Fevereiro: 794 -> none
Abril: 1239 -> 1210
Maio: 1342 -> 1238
-----
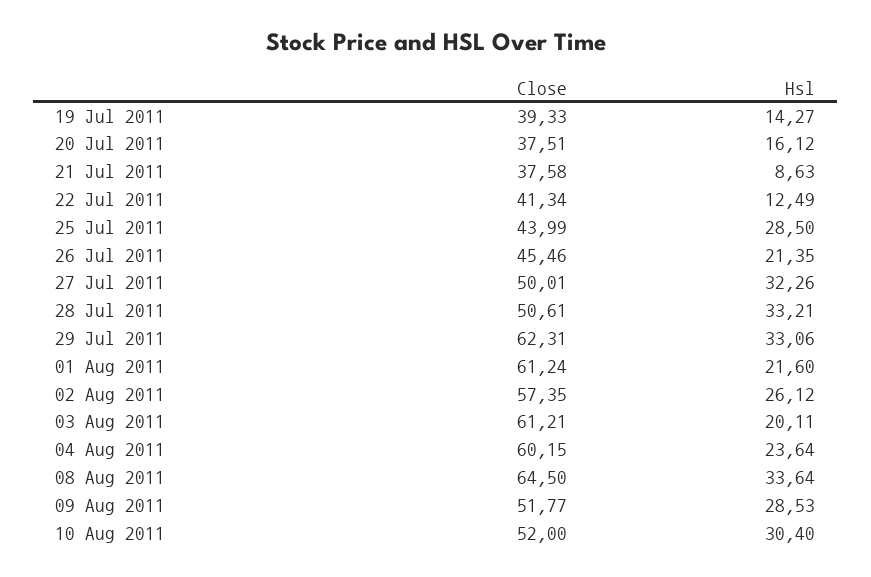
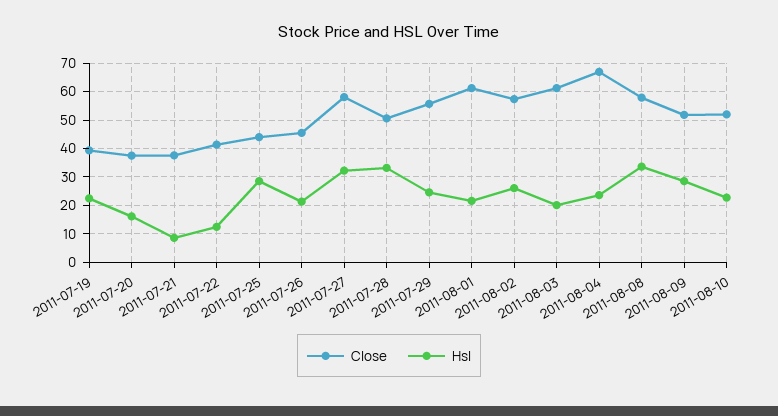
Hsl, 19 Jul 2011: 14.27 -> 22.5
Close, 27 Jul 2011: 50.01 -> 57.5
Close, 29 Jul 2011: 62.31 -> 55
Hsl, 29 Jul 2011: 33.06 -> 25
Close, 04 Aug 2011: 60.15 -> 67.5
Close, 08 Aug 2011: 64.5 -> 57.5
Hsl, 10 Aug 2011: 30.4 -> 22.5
-----
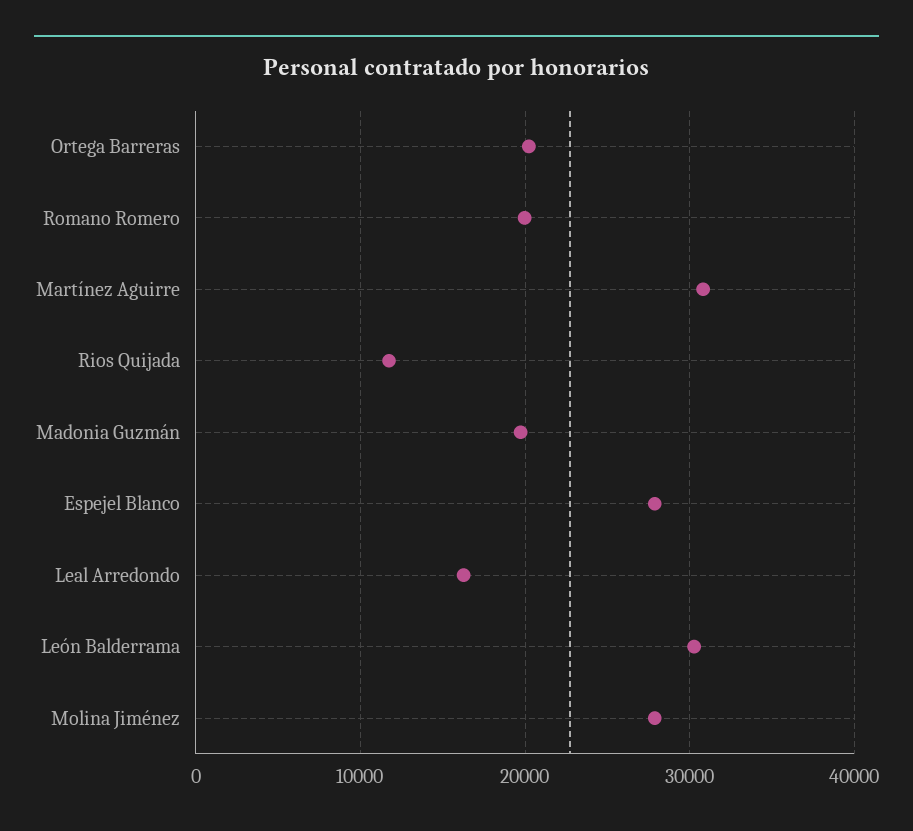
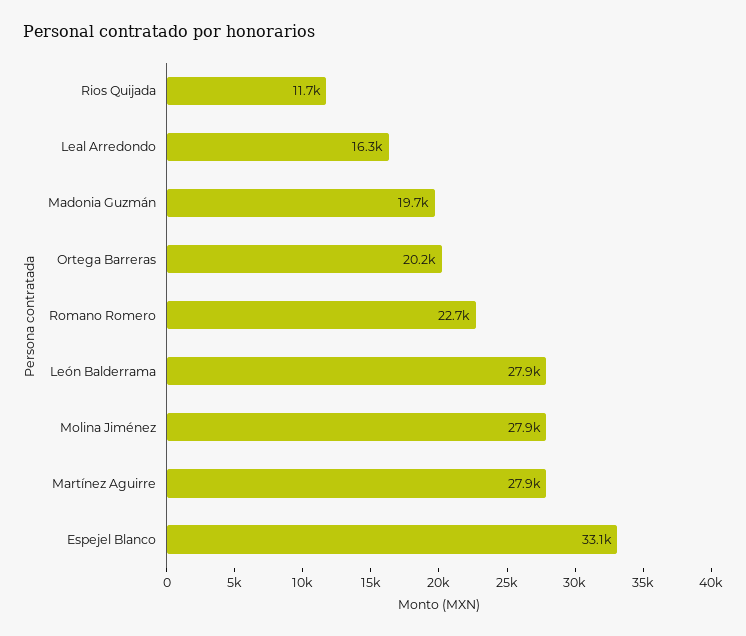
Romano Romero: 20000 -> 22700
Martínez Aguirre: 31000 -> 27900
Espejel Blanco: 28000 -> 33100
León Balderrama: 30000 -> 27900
-----
§ **YOUR ASSIGNMENT**
An exact copy of the lines above, from the one containing "Fevereiro: 794 -> none" through the one containing "Maio: 1342 -> 1238", is the whole of the answer.

§ **WRITTEN RESPONSE**
Fevereiro: 794 -> none
Abril: 1239 -> 1210
Maio: 1342 -> 1238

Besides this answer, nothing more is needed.